» Source text

:::

I have a patch to mdadm to make it resync when there is one failure,
but I'm no longer convinced that it is needed.
In fact, the initial resync isn't really needed for raid6 (or raid1)
at all.  The first write to any stripe will make the redundancy for
that stripe correct regardless of what it was, and before the first
write, the content of the array is meaningless anyway.

Note that this is different to raid5 which, if using a
read-modify-write cycle, depends on the parity block being correct.

There would be an issue once we start doing background scans of the
arrays as the first scan could find lots of errors.  But maybe that
isn't a problem....

I'll probably include the patch in the next mdadm release, and revisit
the whole idea when (if) I implement background array scans.

NeilBrown

^ permalink raw reply	[flat|nested] 32+ messages in thread

* Re: RAID-6: help wanted
  2004-10-29  0:43                 ` Neil Brown
@ 2004-10-29 11:48                   ` Jim Paris
  2004-10-29 12:56                     ` Guy
  2004-10-29 12:29                   ` Guy
  1 sibling, 1 reply; 32+ messages in thread
From: Jim Paris @ 2004-10-29 11:48 UTC (permalink / raw)
  To: Neil Brown; +Cc: H. Peter Anvin, linux-raid

> I have a patch to mdadm to make it resync when there is one failure,
> but I'm no longer convinced that it is needed.
> In fact, the initial resync isn't really needed for raid6 (or raid1)
> at all.

I see.  I figured raid6 should just behave the same as raid5, but
didn't realize that raid5 only did it because of the read-modify-write.

However, I do still think that the data should always be synchronized.
Just because it's holding completely meaningless values at the moment
doesn't mean it should change each time you read it (which can easily
happen if the data gets read from different disks).  Other things
might eventually depend on the "meaningless" value.

:::

» Data section
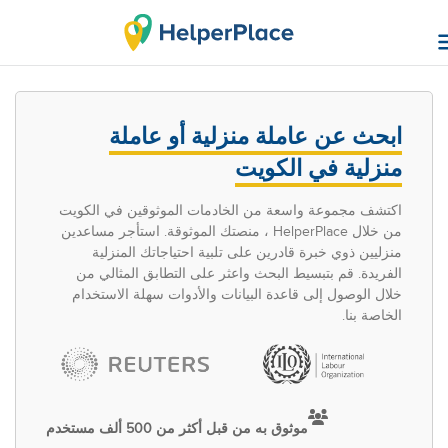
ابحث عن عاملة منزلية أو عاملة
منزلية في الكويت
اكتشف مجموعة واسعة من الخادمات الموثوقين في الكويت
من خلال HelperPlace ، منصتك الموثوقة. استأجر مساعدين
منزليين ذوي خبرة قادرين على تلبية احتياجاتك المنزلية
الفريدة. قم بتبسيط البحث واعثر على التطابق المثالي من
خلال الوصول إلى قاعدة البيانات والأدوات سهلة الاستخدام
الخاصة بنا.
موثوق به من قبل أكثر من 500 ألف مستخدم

:::

» Problems to work on
**a)** Reproduce verbatim the passage of the RAID-6 thread starting at "There would be" and ending at "background array scans.".
**b)** Write the continuation of the mailing-list thread on RAID-6 resync, beginning after its final sentence.

» Answers to the tasks
**a)**
There would be an issue once we start doing background scans of the
arrays as the first scan could find lots of errors.  But maybe that
isn't a problem....

I'll probably include the patch in the next mdadm release, and revisit
the whole idea when (if) I implement background array scans.

**b)**
Consider running raid5 on top of unsynced raid1 devices /dev/md[012]:

1. Do an initial resync of the raid5 so that D1 + D2 = P.

2. Write a real value to D1, and update P.
   At this point, D1 and P are synced between disks of their raid1s,
   since they have been written.

3. Now lose the disk holding D1, so you need to reconstruct it from D2 and P.
   But you can't do that, because D2's value changes every time you read it!

-jim

^ permalink raw reply	[flat|nested] 32+ messages in thread

* RE: RAID-6: help wanted
  2004-10-29 11:48                   ` Jim Paris
@ 2004-10-29 12:56                     ` Guy
  2004-10-29 18:15                       ` Jim Paris
  0 siblings, 1 reply; 32+ messages in thread
From: Guy @ 2004-10-29 12:56 UTC (permalink / raw)
  To: 'Jim Paris', 'Neil Brown'
  Cc: 'H. Peter Anvin', linux-raid

I should read the messages in reverse order!
I just posted a similar email, but I could not think of a good example, or a
bad example. :)

As you said (in my words):
RAID5 on top of RAID1 arrays would be bad if the RAID1 arrays were not
synced and one RAID1 array was to fail.

You also said:
"3. Now lose the disk holding D1, so you need to reconstruct it from D2 and
P."

But loosing D1 would require 2 disk failures since a single disk failure
would not take a RAID1 array offline.  But other things can fail that could
cause the array to go offline.  So your point is still valid.

But it does not require any failures to corrupt data.  Using your example,
once the RAID5 array is synced, if you were to modify a block the old block
and the parity would be read, then the new parity would be computed based on
the old block and the new block, then both block written.  You never know
which disk a RAID1 array will read from.  Since the RAID1 was never synced
you can get different data on the read of the old data which will cause the
new parity to be wrong.

1. Do an initial resync of the raid5 so that D1 + D2 = P.

2. Write a real value to D1, and update P.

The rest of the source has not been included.